White Haven

Oral History

John Lines became the first settler of the area when he brought his family on sled from Hanover Township just south of Wilkes-Barre in April 1824. The one-home settlement was called Linesville for many years until it was officially incorporated as White Haven in 1843.

The town was named in honor of Josiah White, who, as co-owner of the Lehigh Coal and Navigation Company, was a prominent man in the early days of canal building. White also was the builder of the “bear trap” locks in the Lehigh River that preceded the Lehigh Canal and made the river navigable for the transportation of coal from White’s mines near Summit Hill. The canal opened in White Haven in 1835. The town was the northern terminus for a new, 26-mile addition that began in Mauch Chunk and followed the narrow gorge cut by the Lehigh River through the Pocono Mountains. The addition of this “Upper Grand” section of the Lehigh Canal offered a direct connection between the great forests and coal fields of northeastern Pennsylvania and the saltwater ports of the Delaware River around Bristol in Lower Bucks County.

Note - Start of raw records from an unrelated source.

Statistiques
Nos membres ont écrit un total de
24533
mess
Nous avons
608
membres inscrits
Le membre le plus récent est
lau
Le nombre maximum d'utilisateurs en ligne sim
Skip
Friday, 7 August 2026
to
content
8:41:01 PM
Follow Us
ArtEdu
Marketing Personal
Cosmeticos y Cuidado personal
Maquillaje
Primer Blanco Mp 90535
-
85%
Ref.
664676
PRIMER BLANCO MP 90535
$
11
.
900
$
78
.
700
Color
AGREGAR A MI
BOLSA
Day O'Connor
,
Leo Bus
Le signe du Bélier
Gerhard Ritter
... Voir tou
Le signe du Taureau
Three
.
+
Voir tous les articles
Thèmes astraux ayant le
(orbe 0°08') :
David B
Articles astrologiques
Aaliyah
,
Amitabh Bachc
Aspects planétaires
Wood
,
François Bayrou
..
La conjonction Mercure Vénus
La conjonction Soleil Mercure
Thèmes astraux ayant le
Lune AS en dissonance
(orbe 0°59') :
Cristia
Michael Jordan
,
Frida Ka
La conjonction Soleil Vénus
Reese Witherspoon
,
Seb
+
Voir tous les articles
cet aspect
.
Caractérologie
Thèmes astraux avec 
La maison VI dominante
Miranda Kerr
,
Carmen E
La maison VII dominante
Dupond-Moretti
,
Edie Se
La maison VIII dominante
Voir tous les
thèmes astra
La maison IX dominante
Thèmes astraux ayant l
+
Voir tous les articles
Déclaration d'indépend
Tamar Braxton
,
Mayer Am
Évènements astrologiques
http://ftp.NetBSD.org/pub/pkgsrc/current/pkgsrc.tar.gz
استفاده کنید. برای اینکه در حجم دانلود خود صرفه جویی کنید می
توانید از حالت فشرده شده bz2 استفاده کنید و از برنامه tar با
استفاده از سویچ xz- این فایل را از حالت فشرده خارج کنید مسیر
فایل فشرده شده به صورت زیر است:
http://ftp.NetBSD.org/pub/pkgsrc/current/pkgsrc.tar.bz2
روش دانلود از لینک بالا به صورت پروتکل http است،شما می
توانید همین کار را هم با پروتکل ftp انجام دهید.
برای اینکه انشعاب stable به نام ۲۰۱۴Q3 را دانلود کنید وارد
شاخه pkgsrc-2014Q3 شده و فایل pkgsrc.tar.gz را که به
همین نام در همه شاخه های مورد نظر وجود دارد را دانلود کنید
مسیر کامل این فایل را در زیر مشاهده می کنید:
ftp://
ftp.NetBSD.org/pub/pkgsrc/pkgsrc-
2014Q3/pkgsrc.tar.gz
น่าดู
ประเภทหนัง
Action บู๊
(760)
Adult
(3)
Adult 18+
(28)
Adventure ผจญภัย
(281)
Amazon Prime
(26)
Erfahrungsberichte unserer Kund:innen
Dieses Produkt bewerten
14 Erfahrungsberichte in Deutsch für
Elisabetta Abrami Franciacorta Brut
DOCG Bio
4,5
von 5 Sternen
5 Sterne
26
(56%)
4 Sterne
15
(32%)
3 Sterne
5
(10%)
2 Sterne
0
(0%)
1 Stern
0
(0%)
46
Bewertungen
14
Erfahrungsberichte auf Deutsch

White Haven’s primary business was lumber. The hills on either side of the Lehigh River were thickly covered with white pine and hemlock trees. John Lines built the first sawmill in the area but the second was built by Lehigh Coal and Navigation Company, which needed an enormous amount of logs and lumber to build the locks and dams of the Upper Grand section of the Lehigh Canal. Other sawmills were built, and in a short time White Haven became one of the busiest lumber depots in Pennsylvania. In 1860 there were 10 large sawmills in White Haven, cutting more than 20 million feet of lumber annually.

The 26 miles of the Upper Grand sustained much damage during a severe flood in 1841, but were rebuilt. A second, worse flood in 1862 put the Upper Grand out of business forever. Canal locks and dams were swept away and never rebuilt.